TAEK halen IAEA ile işbirliği içerisinde yürütülen çalışmalar doğrultusunda endüstriyel atık suların (kağıt, tekstil ve kimya sanayi atık sularının) radyasyon teknolojisiyle arıtılması çalışmalarına devam edilmekte ve laboratuvar düzeyinde yürütülen çalışmaların, endüstriyel seviyeye taşınmasına çalışılmaktadır. Böylece minimum düzeyde kimyasal madde kullanımıyla arıtma işleminin gerçekleşmesi hedeflenmektedir.
TAEK’in bu ve benzeri projelere verdiği destek; diğer kamu kurum, kuruluş ve üniversitelere örnek oluşturduğu gibi Avrupa Birliği’ne girme aşamasındaki Türkiye’nin birlik çevre kriterlerini sağlayan alternatif çevre dostu teknolojilerin geliştirilmesine katkı sağlamakta, çevre, atmosfer ve ozon tabakasının korunması gibi evrensel problemlerin çözülmesine yardımcı olmaktadır.
Tüketici Ürünleri
Televizyonlar, duman dedektörleri, fosforlu saatler, paratonerler ve lüks lambası fitilleri gibi bazı tüketici ürünleri az miktarlarda da olsa radyoaktif madde içerirler. Kömür ve fosfat kayaları uranyum, radyum, potasyum-40 ve toryum içerirler. Fosfatın gübre ve kömürün yakıt olarak kullanılması esnasında çevreye az da olsa belli bir radyasyon dozu verilir.

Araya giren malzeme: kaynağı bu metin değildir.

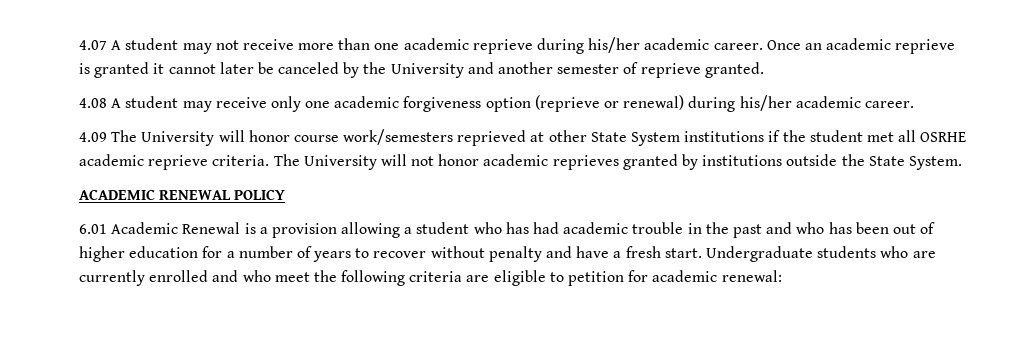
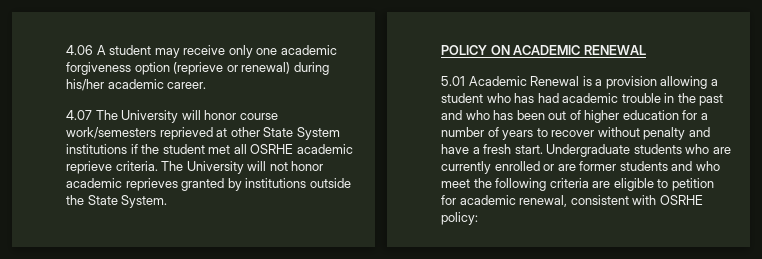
[79,37,956,54] [79,62,764,78] [79,98,107,108] 4.07 A student may not receive more than one academic reprieve during his/her academic career. Once an academic reprieve is granted it cannot later be canceled by the University and another semester of reprieve granted. // 4.08 -> [66,45,93,55] 4.06
[79,132,107,142] 4.09 -> [66,110,92,120] 4.07
(962, 163) none -> [441,45,510,55] POLICY ON
[234,189,286,200] [79,224,107,234] POLICY // 6.01 -> [441,76,465,86] // 5.01
(209, 276) none -> [543,161,668,171] or are former students
[721,270,782,282] renewal: -> [519,195,703,207] [441,212,478,225] renewal, consistent with OSRHE policy:

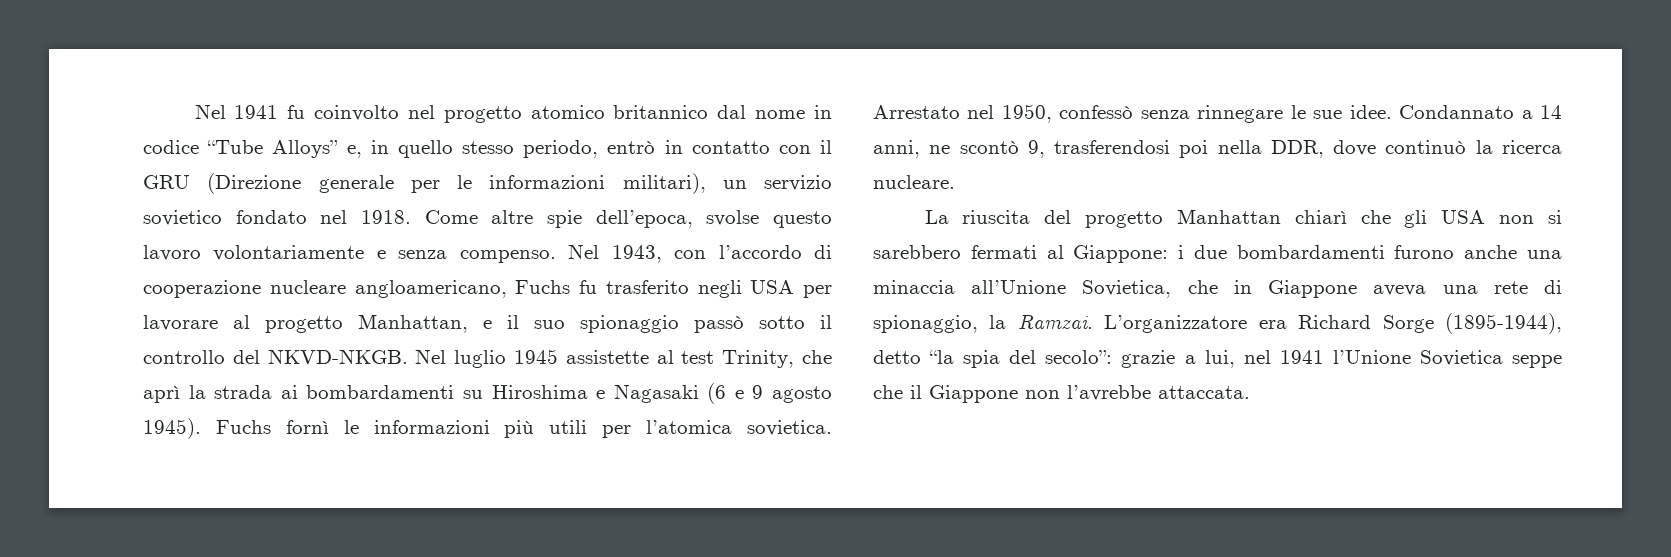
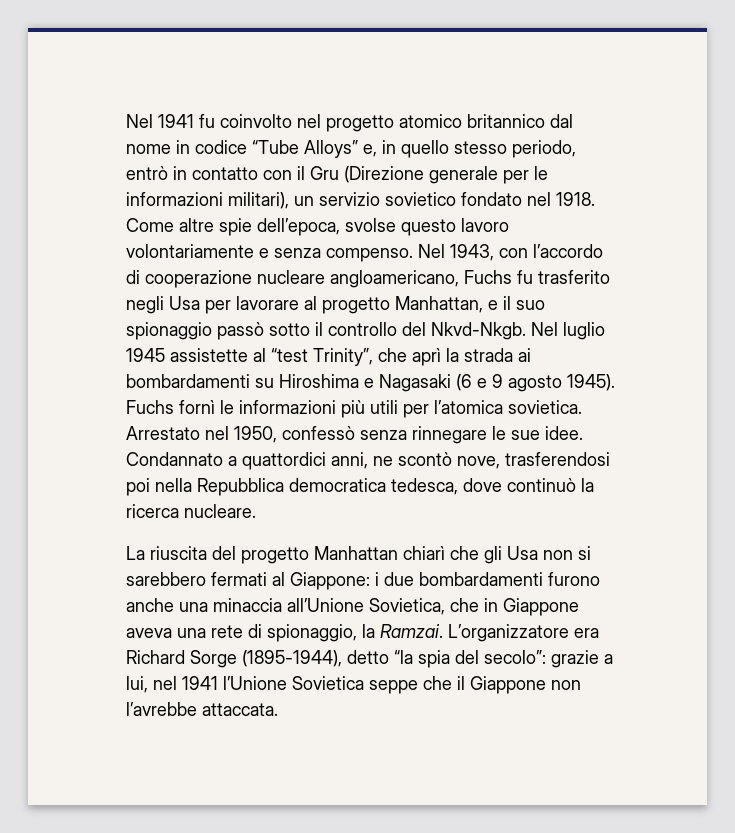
[143,175,190,189] GRU -> [310,166,339,180] Gru
[750,280,795,294] USA -> [169,296,200,310] Usa
[267,349,408,364] NKVD-NKGB. -> [431,322,526,340] Nkvd-Nkgb.
[681,350,795,368] test Trinity, -> [271,348,373,366] “test Trinity”,
[1540,105,1562,119] 14 -> [242,452,326,470] quattordici
[1027,140,1045,158] 9, -> [457,456,500,469] nove,
[1270,140,1324,158] DDR, -> [197,478,458,496] Repubblica democratica tedesca,
[1441,210,1486,224] USA -> [507,546,538,560] Usa

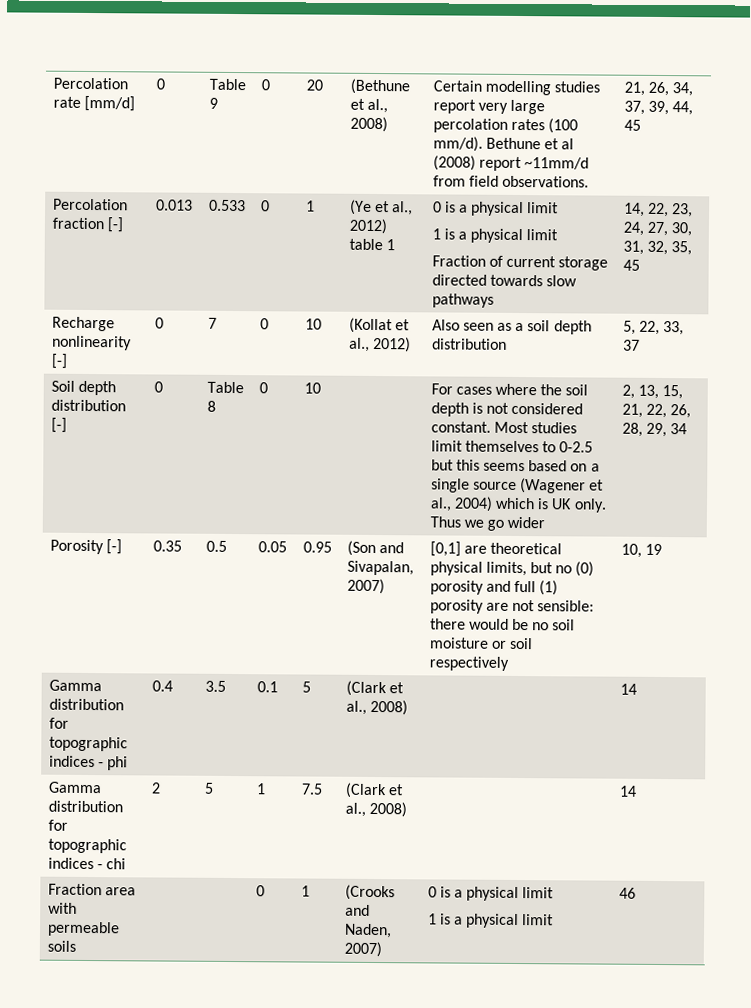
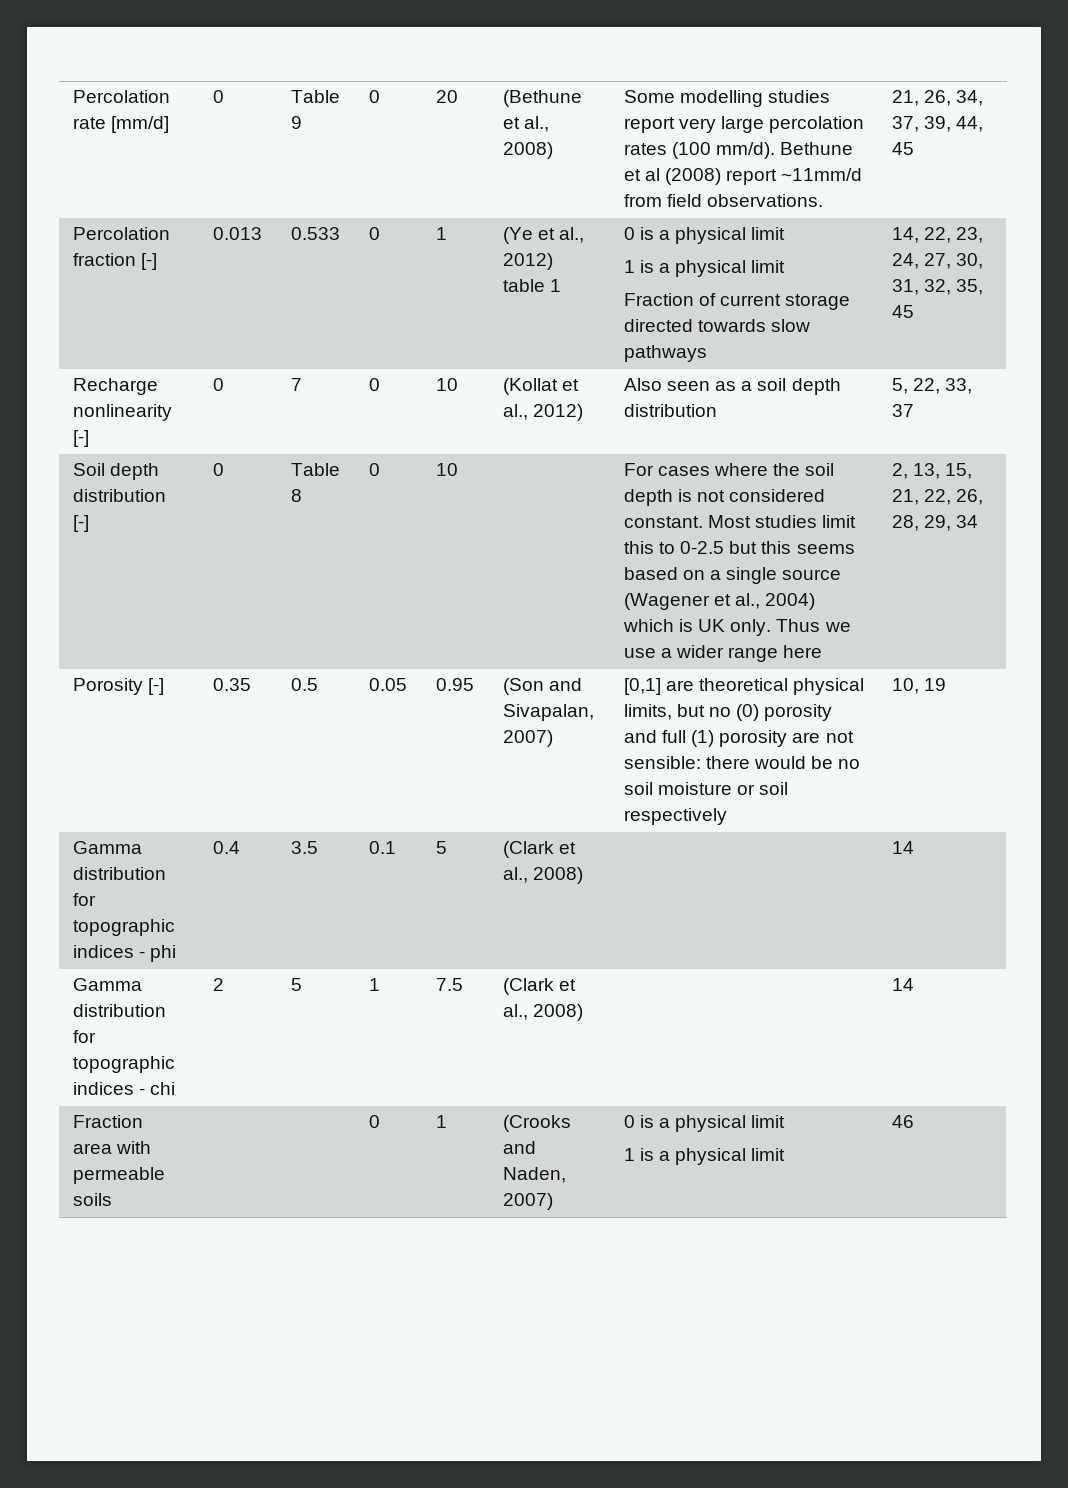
[432,80,482,92] Certain -> [623,90,675,103] Some
[464,440,539,453] themselves -> [623,541,654,554] this
[487,519,505,531] go -> [623,648,673,658] use a
(546, 522) none -> [728,645,823,662] range here

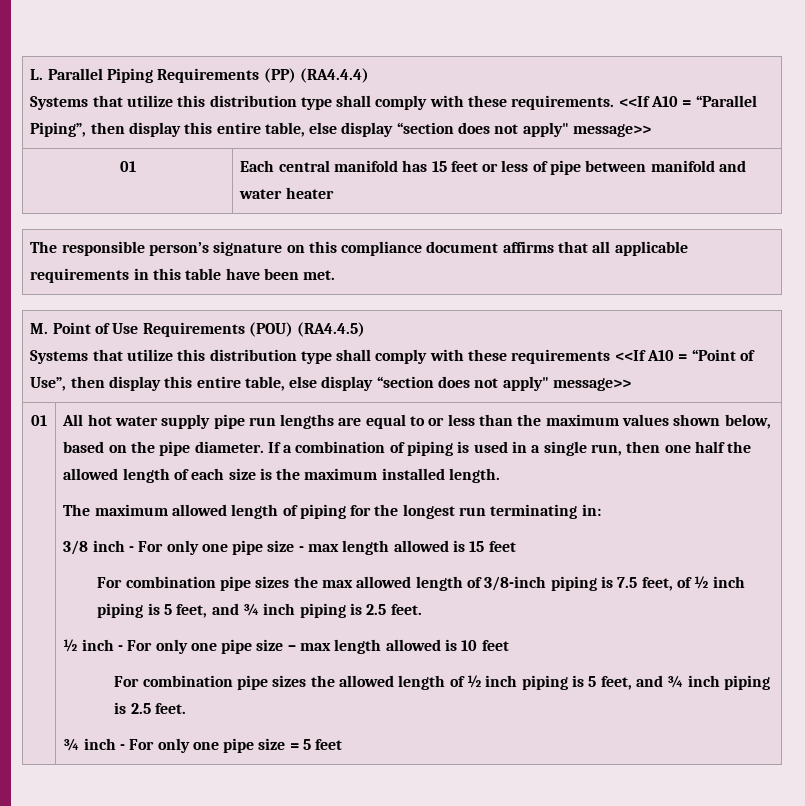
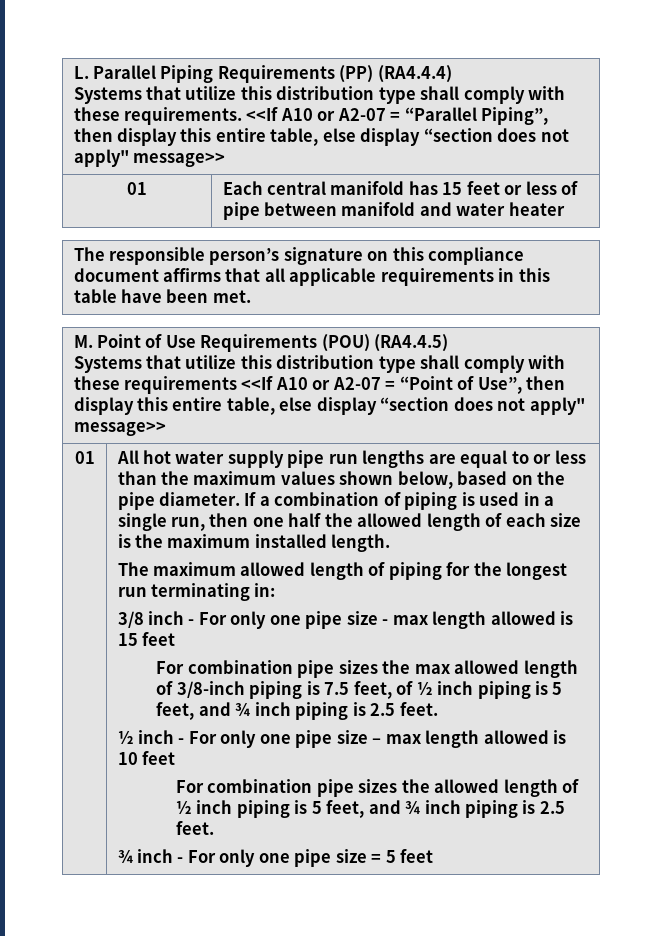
(679, 101) none -> [317,108,386,121] or A2-07
(675, 355) none -> [312,377,381,390] or A2-07

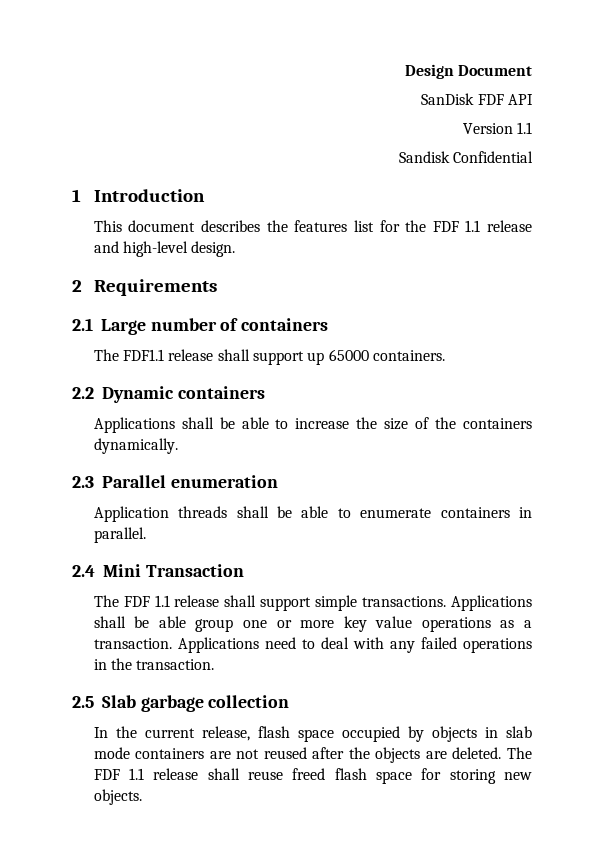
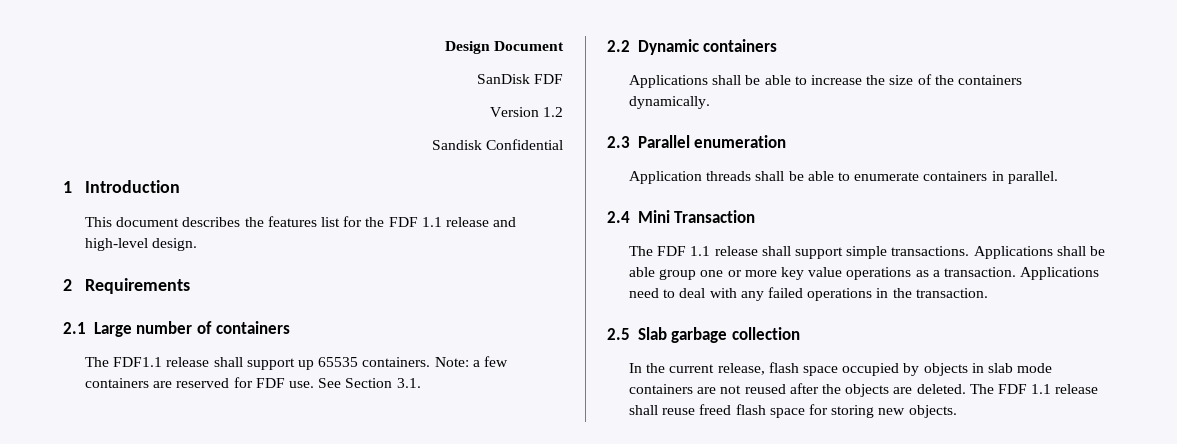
[508,94,533,105] API -> (563, 79) none
[517,122,532,134] 1.1 -> [543,107,563,117] 1.2
[328,349,369,361] 65000 -> [318,357,359,367] 65535
(445, 355) none -> [434,356,508,367] [85,377,421,388] Note: a few containers are reserved for FDF use. See Section 3.1.

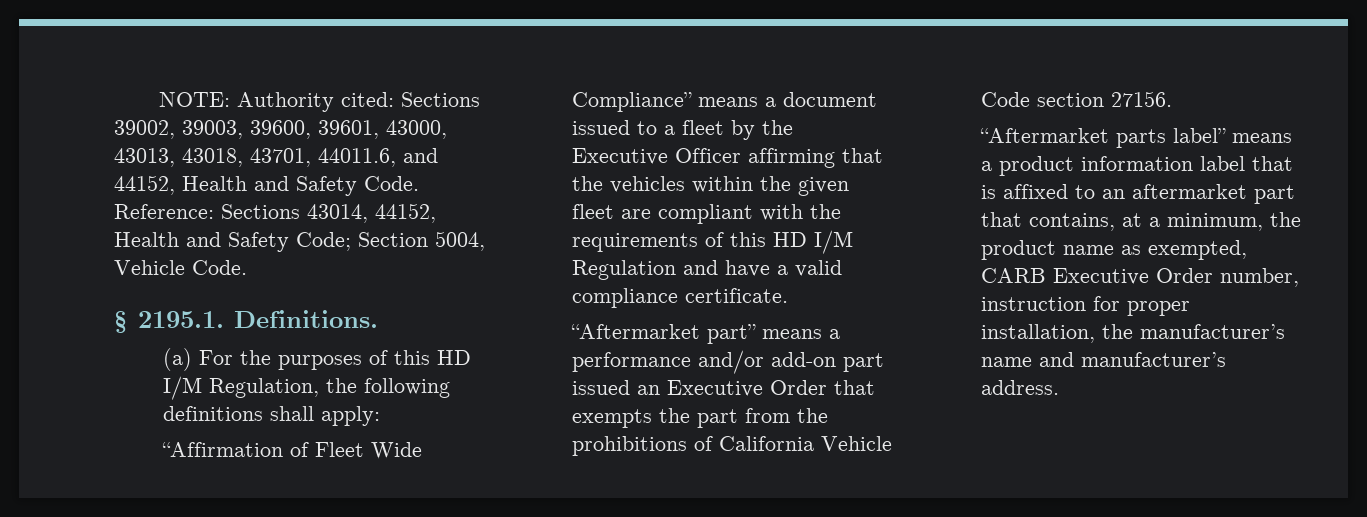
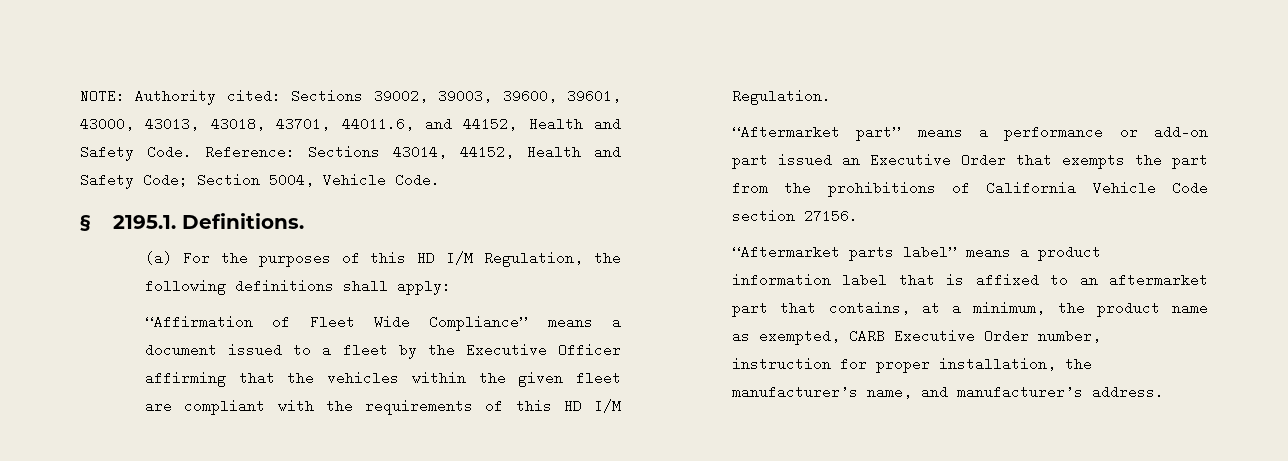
[571,260,842,280] [571,288,788,308] Regulation and have a valid compliance certificate. -> [732,89,832,105] Regulation.
[697,350,764,374] and/or -> [1119,130,1138,137] or
[980,357,1032,367] name -> [867,385,913,399] name,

Bu tür kaynaklardan maruz kalınan yıllık ortalama dozun dünya ortalaması 0.0005 mSv ‘tir. .
• Bilgisayar disklerinden, kaset ve CD’lerden tozun uzaklaştırılması,
• Bebek pudralarının, bandajların, kozmetik ürünlerin ve kontak lens çözeltilerinin sterilizasyonunda (bu malzemelerin ışınlanması için genellikle Co-60 gama kaynağı kullanılmakta olup böylelikle bakterilerin ve bazı zararlı organizmaların yok edilmesi sağlanmaktadır ),
• Kağıt, alüminyum folyo gibi pekçok ince malzemenin kalınlığının kontrol edilmesinde yine radyasyon kullanılmaktadır.
Ancak hiç bir tüketici ürününde her ne amaçla olursa olsun kullanıldıktan sonra radyasyon kalmamaktadır.